Pakistan, which was slightly ahead of Bangladesh in the same index two years before, now sits far behind Bangladesh at the 30th place.

Overall, this year's Global Service Location Index has extensively highlighted the widening impact of automation in the global offshoring arena.

"Developing nations have long enjoyed the economic benefits of other countries' offshoring. Now this model is in danger as technology takes over much of business process outsourcing," the report says.

"Automation now threatens hundreds of thousands of low-skilled and repetitive jobs in both developed and developing economies. As technology becomes increasingly mature and ubiquitous, jobs in the BPO arena will be particularly at risk," it added.
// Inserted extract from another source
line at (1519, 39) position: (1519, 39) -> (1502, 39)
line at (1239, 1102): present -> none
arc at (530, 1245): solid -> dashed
Asked about this global trend, industry-insiders, however, said automation is unlikely to dislodge Bangladesh's outsourcing boom for the time being.

"Automation is unlikely to have any impact on Bangladesh's offshoring industry within the next five years," Mr Ahmadul said. "Furthermore, tasks that involve dynamic processes or unstructured data are unlikely to be the domain of robotics in the near future," he added.

The former BACCO President also noted that within the next four years, around twenty thousand jobs from government sector and around twelve thousand jobs from the banking sector will need to be outsourced which offers huge untapped opportunity for the local BPO industry within the domestic arena.

India continued to lead this year's Global Service Location Index followed by China, Malaysia, Indonesia and Brazil. India, the report noted, 'offers depth and breadth of English-speaking skilled labour that no other low countries can match'.

"India's cost advantage against the United States is growing thanks to the strong US Dollar and the performance of Indian students on standardized tests is improving," it added.